MAGISTER VERSUS ITSLEARNING?

Onderstaande artikel heb ik geschreven om een overzicht tussen beide ELO’s te krijgen. Tot op heden was het niet gepubliceerd. Hoor en wederhoor toegepast. Het vraagteken achter de titel geeft aan dat ik geen keuze wil maken. Beide ELO’s hebben kenmerken en zaken die scholen zal aanspreken. Het is aan hen daar mee om te gaan.
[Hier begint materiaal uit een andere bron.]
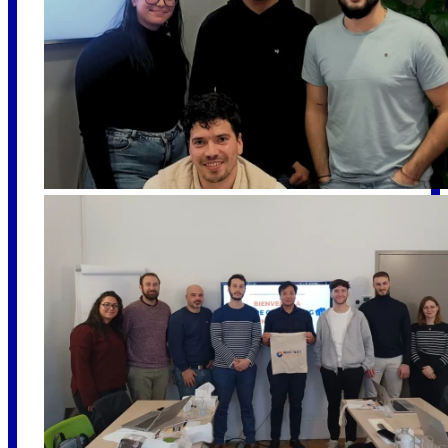
Promo 1
Promo 2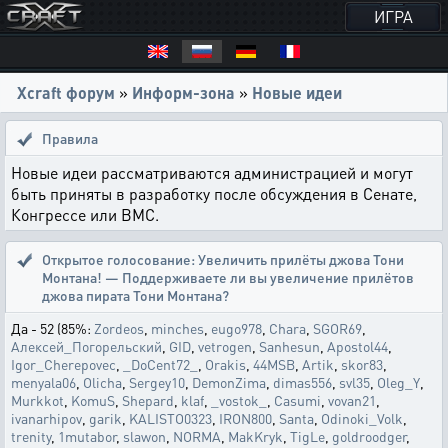
ИГРА
Xcraft форум
»
Информ-зона
»
Новые идеи
Правила
Новые идеи рассматриваются администрацией и могут
быть приняты в разработку после обсуждения в Сенате,
Конгрессе или ВМС.
Открытое голосование:
Увеличить прилёты джова Тони
Монтана! — Поддерживаете ли вы увеличение прилётов
джова пирата Тони Монтана?
Да - 52 (85%:
Zordeos
,
minches
,
eugo978
,
Chara
,
SGOR69
,
Алексей_Погорельский
,
GID
,
vetrogen
,
Sanhesun
,
Apostol44
,
Igor_Cherepovec
,
_DoCent72_
,
Orakis
,
44MSB
,
Artik
,
skor83
,
menyala06
,
Olicha
,
Sergey10
,
DemonZima
,
dimas556
,
svl35
,
Oleg_Y
,
Murkkot
,
KomuS
,
Shepard
,
klaf
,
_vostok_
,
Casumi
,
vovan21
,
ivanarhipov
,
garik
,
KALISTO0323
,
IRON800
,
Santa
,
Odinoki_Volk
,
trenity
,
1mutabor
,
slawon
,
NORMA
,
MakKryk
,
TigLe
,
goldroodger
,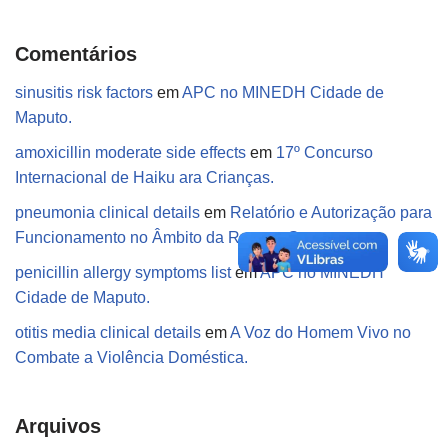
Comentários
sinusitis risk factors
em
APC no MINEDH Cidade de
Maputo.
amoxicillin moderate side effects
em
17º Concurso
Internacional de Haiku ara Crianças.
pneumonia clinical details
em
Relatório e Autorização para
Funcionamento no Âmbito da Retoma Segura.
penicillin allergy symptoms list
em
APC no MINEDH
Cidade de Maputo.
otitis media clinical details
em
A Voz do Homem Vivo no
Combate a Violência Doméstica.
Arquivos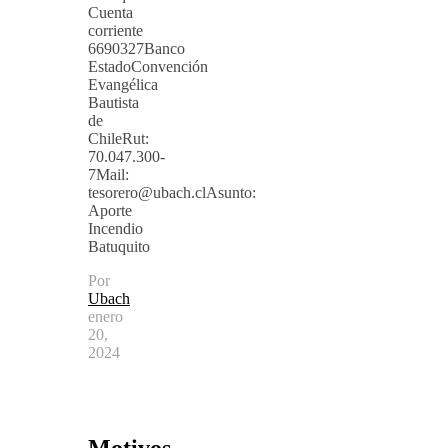
Cuenta
corriente
6690327Banco
EstadoConvención
Evangélica
Bautista
de
ChileRut:
70.047.300-
7Mail:
tesorero@ubach.clAsunto
:
Aporte
Incendio
Batuquito
Por
Ubach
enero
20,
2024
Motivos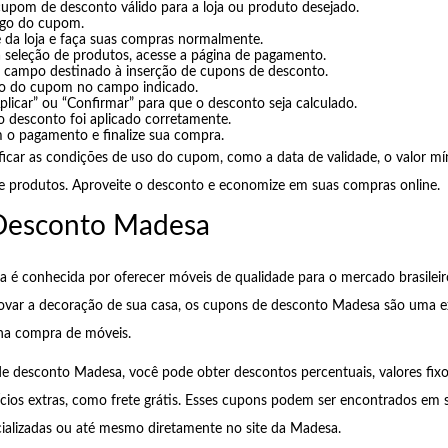
upom de desconto válido para a loja ou produto desejado.
igo do cupom.
e da loja e faça suas compras normalmente.
 a seleção de produtos, acesse a página de pagamento.
o campo destinado à inserção de cupons de desconto.
go do cupom no campo indicado.
plicar” ou “Confirmar” para que o desconto seja calculado.
 o desconto foi aplicado corretamente.
 o pagamento e finalize sua compra.
ficar as condições de uso do cupom, como a data de validade, o valor 
de produtos. Aproveite o desconto e economize em suas compras online.
esconto Madesa
é conhecida por oferecer móveis de qualidade para o mercado brasileiro
var a decoração de sua casa, os cupons de desconto Madesa são uma e
na compra de móveis.
desconto Madesa, você pode obter descontos percentuais, valores fix
ios extras, como frete grátis. Esses cupons podem ser encontrados em s
ializadas ou até mesmo diretamente no site da Madesa.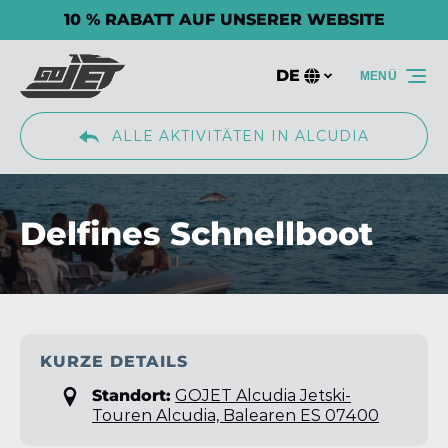
10 % RABATT AUF UNSERER WEBSITE
Zur Primärnavigation springen
Zum Inhalt springen
Zur Fußzeile springen
DE
MENÜ
Wählen
Sie
Ihre
ALLE AKTIVITÄTEN IN ALCUDIA
Sprache
Delfines Schnellboot
KURZE DETAILS
Standort:
GOJET Alcudia Jetski-
Touren Alcudia, Balearen ES 07400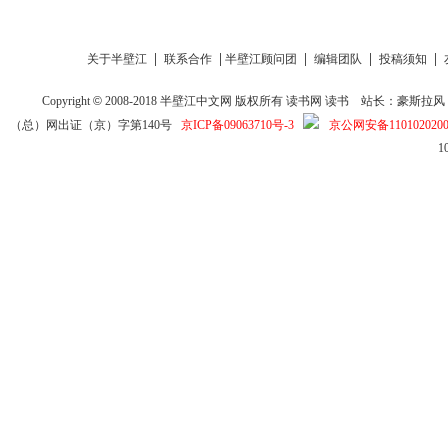
|
|
|
|
|
关于半壁江
联系合作
半壁江顾问团
编辑团队
投稿须知
Copyright
©
2008-2018
半壁江中文网
版权所有
读书网
读书
站长：豪斯拉风 投稿信箱
（总）网出证（京）字第140号
京ICP备09063710号-3
京公网安备1101020200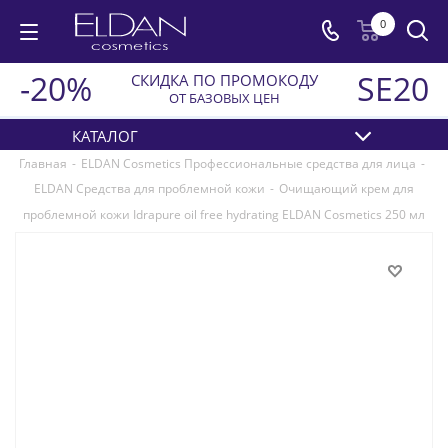
0
-20%
SE20
СКИДКА ПО ПРОМОКОДУ
ОТ БАЗОВЫХ ЦЕН
КАТАЛОГ
Главная
-
ELDAN Cosmetics Профессиональные средства для лица
-
ELDAN Средства для проблемной кожи
-
Очищающий крем для
проблемной кожи Idrapure oil free hydrating ELDAN Cosmetics 250 мл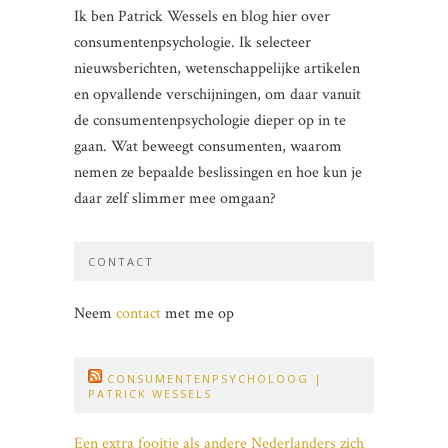
Ik ben Patrick Wessels en blog hier over
consumentenpsychologie. Ik selecteer
nieuwsberichten, wetenschappelijke artikelen
en opvallende verschijningen, om daar vanuit
de consumentenpsychologie dieper op in te
gaan. Wat beweegt consumenten, waarom
nemen ze bepaalde beslissingen en hoe kun je
daar zelf slimmer mee omgaan?
CONTACT
Neem
contact
met me op
CONSUMENTENPSYCHOLOOG |
PATRICK WESSELS
Een extra fooitje als andere Nederlanders zich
Een ELO omvat de technische voorzieningen (hardware, software en telecommunicatie infrastructuur) die de interactie faciliteren tussen het proces van leren de communicatie die nodig is voor dat leren de organisatie van het leren. (uit Handreiking Elektronische Leer Omgeving, schoolnet Brabant en TNO)

INLEIDING
Na rondgekeken te hebben op Magister, samengevoegd met de ervaring van de afgelopen jaren heb ik vijf overdenkingen die en rol kunne spelen bij de keuze voor de een of de ander.
Veel scholen overwegen een overstap van itslearning of Teletop naar Magister. Afhankelijk van de staat van gebruik in een school is dat een forse overstap, een overstap met consequenties is. Voor alle duidelijkheid, het is in dit stuk niet de bedoeling om een van beide systemen te verketteren dan wel er de loftrompet over uit te steken. Ik zal proberen aan te geven waar de verschillen zitten. Daarvoor hanteer ik vijf punten.

VIJF PUNTEN
1. Uitgangspunt beide systemen
Magister is ontworpen als school-administratie pakket en daar is een Leeromgeving aan toegevoegd, itslearning is opgezet als een leerplatform.
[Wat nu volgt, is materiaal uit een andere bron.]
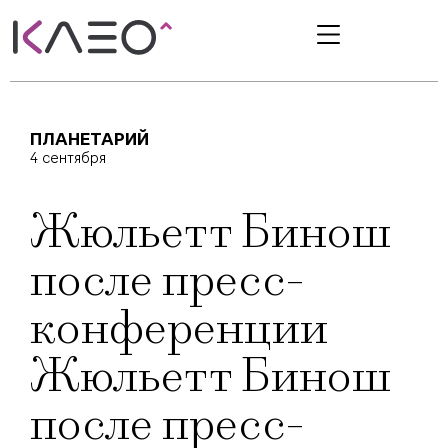
ПЛАНЕТАРИЙ
4 сентября
Жюльетт Бинош
после пресс-
конференции
Жюльетт Бинош
после пресс-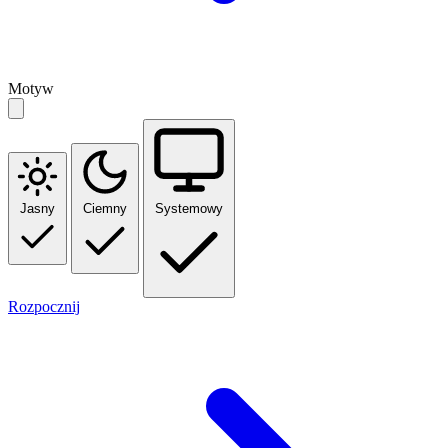
Motyw
Jasny
Ciemny
Systemowy
Rozpocznij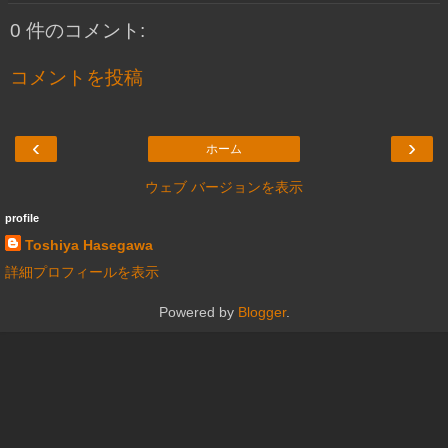
0 件のコメント:
コメントを投稿
‹
›
ホーム
ウェブ バージョンを表示
profile
Toshiya Hasegawa
詳細プロフィールを表示
Powered by
Blogger
.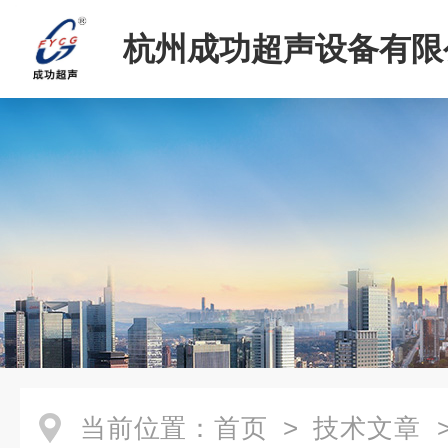
杭州成功超声设备有限
当前位置：
首页
>
技术文章
>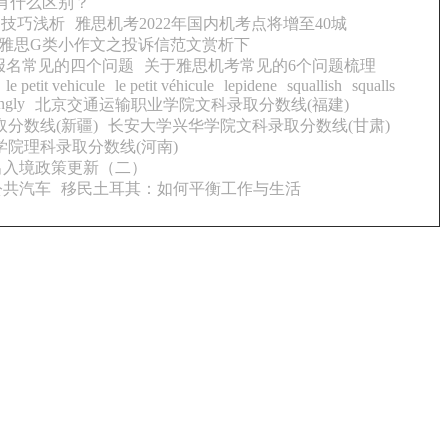
有什么区别？
题技巧浅析
雅思机考2022年国内机考点将增至40城
雅思G类小作文之投诉信范文赏析下
报名常见的四个问题
关于雅思机考常见的6个问题梳理
le petit vehicule
le petit véhicule
lepidene
squallish
squalls
ngly
北京交通运输职业学院文科录取分数线(福建)
分数线(新疆)
长安大学兴华学院文科录取分数线(甘肃)
院理科录取分数线(河南)
国出入境政策更新（二）
公共汽车
移民土耳其：如何平衡工作与生活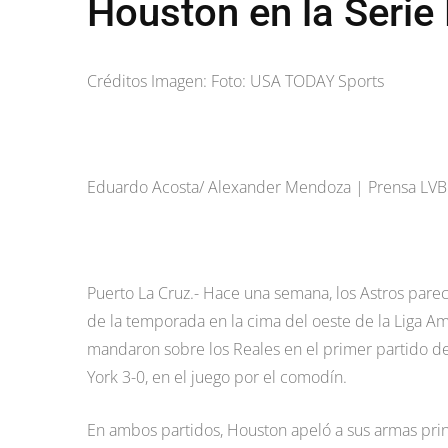
Houston en la Serie
Créditos Imagen: Foto: USA TODAY Sports
Eduardo Acosta/ Alexander Mendoza | Prensa LV
Puerto La Cruz.- Hace una semana, los Astros pare
de la temporada en la cima del oeste de la Liga Ame
mandaron sobre los Reales en el primer partido de 
York 3-0, en el juego por el comodín.
En ambos partidos, Houston apeló a sus armas prin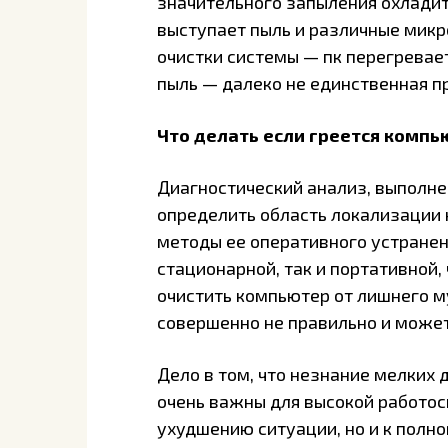
значительного запыления охлади
выступает пыль и различные мик
очистки системы — пк перегревает
пыль — далеко не единственная п
Что делать если греется комп
Диагностический анализ, выполн
определить область локализации 
методы ее оперативного устранен
стационарной, так и портативной
очистить компьютер от лишнего м
совершенно не правильно и може
Дело в том, что незнание мелких
очень важны для высокой работос
ухудшению ситуации, но и к полн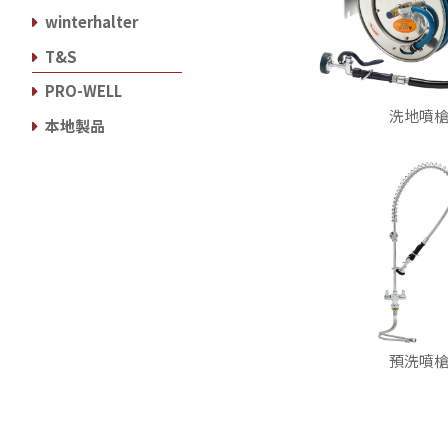
winterhalter
T&S
PRO-WELL
洗地噴
本地製品
預洗噴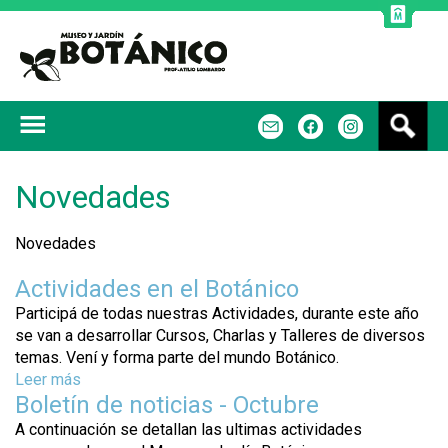
Jump to navigation
B
m
f
u
s
c
Novedades
a
r
Novedades
Actividades en el Botánico
Participá de todas nuestras Actividades, durante este año
se van a desarrollar Cursos, Charlas y Talleres de diversos
temas. Vení y forma parte del mundo Botánico.
Leer más
s
Boletín de noticias - Octubre
o
b
A continuación se detallan las ultimas actividades
r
Doordat Magister alle gebruikers en hun positie in de organisatie al heeft verzameld is het handig om hier gebruik van te maken. Itslearning ging niet van het administratiepakket, maar richt zich direct op leerprocessen. Het is echter wel goed mogelijk om de gegevens uit Magister in itslearning te importeren.

Genoemd verschil is aan onder staande zaken te merken.

    • Het is in Magister mogelijk een zeer zware beveiliging in te stellen, immers, naast het ELO gedeelte zitten hier ook belangrijke privé gegevens en cijfers in. De mogelijkheden van beveiliging zijn bij Magister ELO echter wel op niveau aan te passen. Bij itslearning is die beveiliging ruim voldoende, maar kan ze eenvoudiger omwille van het gebruikersgemak.
    • Magister is een veelomvattend programma. Zoveel mogelijk processen zitten erin, van administratie tot ELO, van roosterprogramma tot absentieregistratie. Dit alles kan ook de kwetsbaarheid van het systeem zijn. Opschaalbaarheid en afhankelijkheid van alle functies in één systeem levert soms beperkingen op.
    • Itslearning biedt functionaliteit om alle fasen in het leerproces te ondersteunen alle fasen in het leerproces. Voorbereiden, faciliteren, beoordelen, reflecteren en rapporteren, hoewel dat in Magister ook kan is dat beperkter.

2. Onderwijskundige inzet
Magister is een sterk administratief controleplatform is, terwijl itslearning sterk op de inhoud (zie nogmaals punt III. ) van het leren ingaat. Hieronder geef ik dat met een aantal kenmerken weer.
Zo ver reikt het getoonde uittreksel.